Endoprosthetics and obesity (obesity) - joint replacement with risk

ENDOPROTHETICUM Rhein-Main / Prof. Dr. med. KP Kutzner

Challenges in endoprosthetics in obese patients (overweight)

Obesity, medically known as obesity (overweight), is on the rise worldwide. According to current studies, over 25% of the population in Germany is obese. At the same time, the demand for hip and knee joint replacements is increasing due to the aging society. However, joint replacement poses a particular challenge, especially in obese patients. The combination of obesity and arthroplasty is complex as it influences both the risk of perioperative complications and long-term outcomes.

This article highlights the risks, the optimal preparation of obese patients for joint replacement and the importance of a healthy metabolism for the success of the operation.


Epidemiology: Obesity (obesity, overweight) and joint replacement in numbers

  • Increasing numbers: As obesity prevalence increases, the number of patients requiring joint replacement also increases. Around 50% of endoprosthetic patients have an increased body mass index (BMI) of over 30 and are therefore overweight.
  • Higher risk of osteoarthritis: Obesity (overweight, obesity) increases the risk of osteoarthritis many times over, especially in the area of ​​weight-bearing joints such as hips and knees.


Why obese patients are at higher risk in endoprosthetics

Increased risk of infection

Patients with obesity (obesity, overweight) have a significantly higher risk of post-operative infections. Reasons for this are:

  • Difficult wound healing: The reduced blood flow to the fatty tissue delays healing.
  • Higher skin surface exposure: The risk of skin lesions and infections in the surgical area increases.
  • Elevated blood sugar levels: Many obese patients suffer from diabetes or insulin-resistant metabolism, which further increases susceptibility to infection.

Technical challenges during the operation

  • Limited visibility: The thick layers of soft tissue make surgical access and optimal placement of the endoprosthesis difficult.
  • Longer operation times: Studies show that operations on obese patients often take longer, increasing the risk of perioperative complications.

Mechanical load on the prosthesis

Obesity leads to excessive mechanical stress on the prosthesis, which:

  • Relaxations
  • Early implant wear
  • and can result in increased revision rate


Preparing obese patients for joint replacement

Optimal preparation is crucial to minimize the risks and maximize the chances of success of the operation.

1. Weight loss before surgery

Significant weight loss before surgery can:

  • Reduce the mechanical load on the prosthesis,
  • Reduce the risk of infection,
  • Improve general fitness and thus enable faster rehabilitation.

2. Benefits of weight loss

  • Mechanical advantages: Reduced pressure on the joints also relieves the strain on the prosthesis.
  • Improved wound healing: A lower BMI leads to better blood circulation and optimizes the body's ability to heal.
  • Reduction of systemic inflammation: Weight loss can reduce inflammatory processes in the body that could negatively affect the success of the operation.

3. Preparation through physiotherapy

  • Strengthening the surrounding muscles
  • Optimization of mobility before the procedure

4. Metabolic management

A recently published study shows that the risk of complications also increases in obese patients in a catabolic metabolic state during surgery. This highlights the importance of a stable nutritional and metabolic status before the procedure. It could therefore also be disadvantageous to reduce weight too intensively before an endoprosthetic procedure.

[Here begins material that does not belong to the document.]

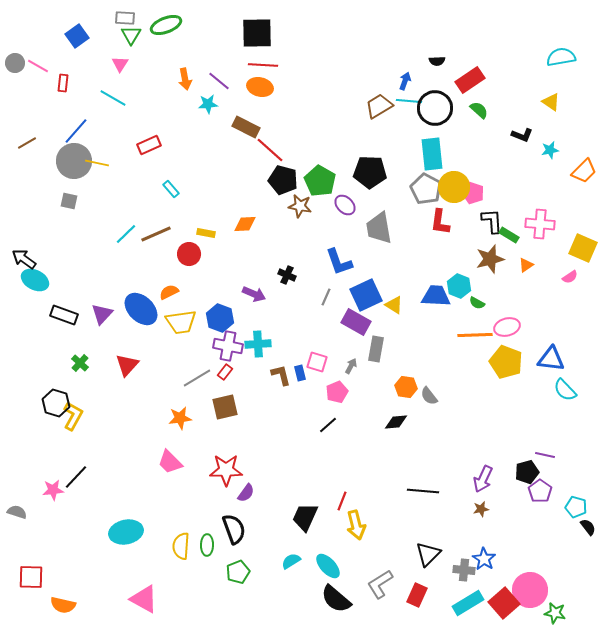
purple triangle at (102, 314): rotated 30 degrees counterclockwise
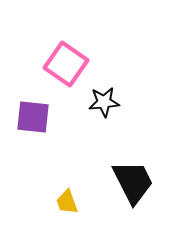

Surgical peculiarities in obese patients

Implanting a joint replacement for obesity (obesity, overweight) requires specialized surgical techniques to avoid complications.

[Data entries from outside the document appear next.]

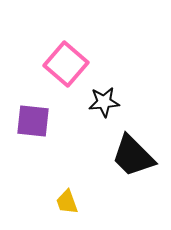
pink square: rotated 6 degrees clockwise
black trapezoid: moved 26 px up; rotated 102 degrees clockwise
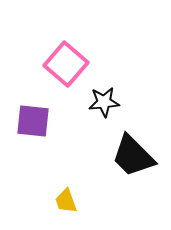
yellow trapezoid: moved 1 px left, 1 px up
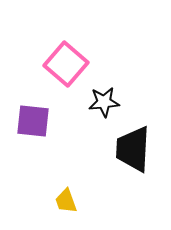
black trapezoid: moved 7 px up; rotated 48 degrees clockwise
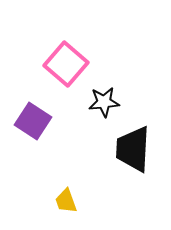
purple square: rotated 27 degrees clockwise
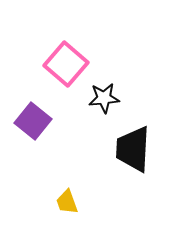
black star: moved 4 px up
purple square: rotated 6 degrees clockwise
yellow trapezoid: moved 1 px right, 1 px down
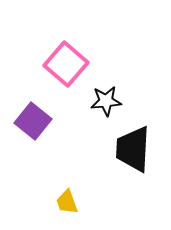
black star: moved 2 px right, 3 px down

Minimally invasive techniques

These can be advantageous in obese patients as they make the access more gentle and minimize the risk of wound infections.

Special implants

For overweight patients, robust implants must be used in particular, as well as ideal sliding pairs that can withstand increased mechanical stress.


Aftercare and rehabilitation

Individual rehabilitation plans

Obese patients need customized plans that:

  • Promote gentle mobility,
  • Address the stress of the new prosthesis,
  • Support muscle building step by step.

Nutrition and lifestyle

Sustainable weight loss remains crucial even after surgery.

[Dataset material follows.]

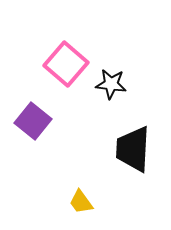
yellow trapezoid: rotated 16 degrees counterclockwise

Future prospects in endoprosthetics for obesity (obesity, overweight)

New technologies

  • Robotics and navigation systems: Open up more precise implantation options.


Conclusion

Joint replacement in obese patients undoubtedly involves specific risks, but it can be successfully managed through comprehensive preparation, specialized surgical techniques and sustained aftercare. The benefits of weight loss before and after the procedure are undeniable. However, a catabolic metabolic situation surrounding the procedure should be avoided. The combination of modern medicine and patient-centered care offers obese patients the opportunity to sustainably improve their quality of life.